The European Union Parliament is calling on member countries to grant asylum to Edward Snowden as a whistleblower and "international human rights defender".  Former National Security Agency (NSA) contractor Snowden revealed America's surveillance on its own citizens and on citizens and leaders of friendly nations, and is now living in exile under the protect of the Russian government in Moscow.  The US indicted him for espionage and unauthorized leaking in 2013, and the EU vote does not change its positions.  It's up to individual EU members to decide if they'll grant asylum to Snowden.

Director Roman Polanski is expected in a Krakow, Poland court on Friday for a hearing on whether he should be extradited to the US to face his child molestation conviction from the 1970s.  Polanski fled the US before completing a simple 90-day sentence, famously living in exile in Europe and continuing to direct Oscar-winning movies over the decades.  However, Poland's new right-wing government is changing the country's stance on Polanski's status:  "There was open talk that he should not be made responsible for his deeds because he is an outstanding, world-famous film-maker," said Jarislaw Kaczynski of the ruling Law and Justice party.  "We will totally reject this attitude," he said.

Spain's Iberia Airlines says one of its pilots did not announce that his flight had landed in "Palestine" when it touched down at Israel's Ben Gurion Airport, as some passengers had claimed.  The airlines now says it reviewed that audio from the flight and determined that the man did his job correctly.  The offended passengers (who apparently can't speak Spanish very well) misheard the pilot when he spoke in Spanish, announcing that the flight from Madrid had reached its "destino", which sounds a bit like "Palestina".  It shows how easy it is for any situation to spin out of control in the tiny, parched strip of land claimed by two groups who are always on the defensive.
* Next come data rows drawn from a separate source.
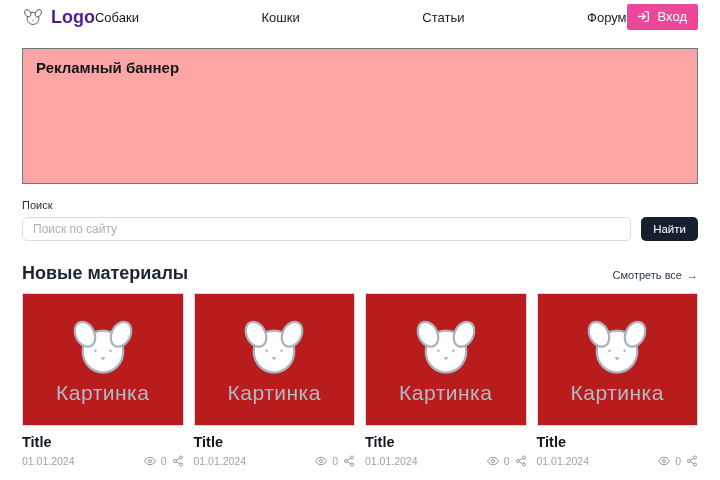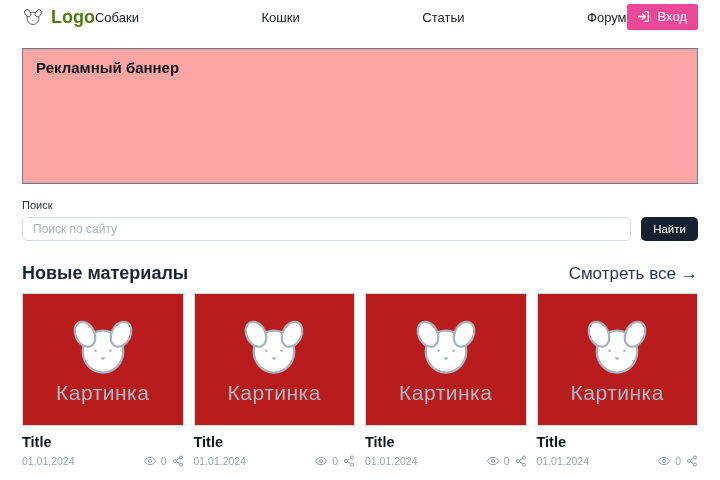--- a/index.html
+++ b/index.html
@@ -9,7 +9,7 @@
 
   
   .header { display: flex; align-items: center; height: 32px; margin-top: 1px; }
-  .logo { display: flex; align-items: center; gap: 7px; font-size: 18px; font-weight: 700; color: #4d7c0f; }
+  .logo { display: flex; align-items: center; gap: 7px; font-size: 18px; font-weight: 700; color: #4c1d95; }
   .logo svg { width: 22px; height: 20px; color: #15181d; }
   .nav { flex: 1; display: flex; justify-content: space-between; gap: 32px; }
   .nav-item { font-size: 13px; color: #171c24; cursor: pointer; }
A Lesbian couple is suing police in Hawaii after they were arrested for kissing in a grocery store by a homophobic off-duty cop.  Courtney Wilson and Taylor Guerrero say they were holding hands and kissing at the Foodland store in northern Oahu, when beer-bellied, double-chinned Officer Bobby Harrison unloaded his white male raged all over them.  The confrontation escalated and the ladies were arrested.  But later, the store security video that would have showed the cop's actions magically disappeared and all charges against the young ladies were dropped.  Police officials opened an investigation into Harrison.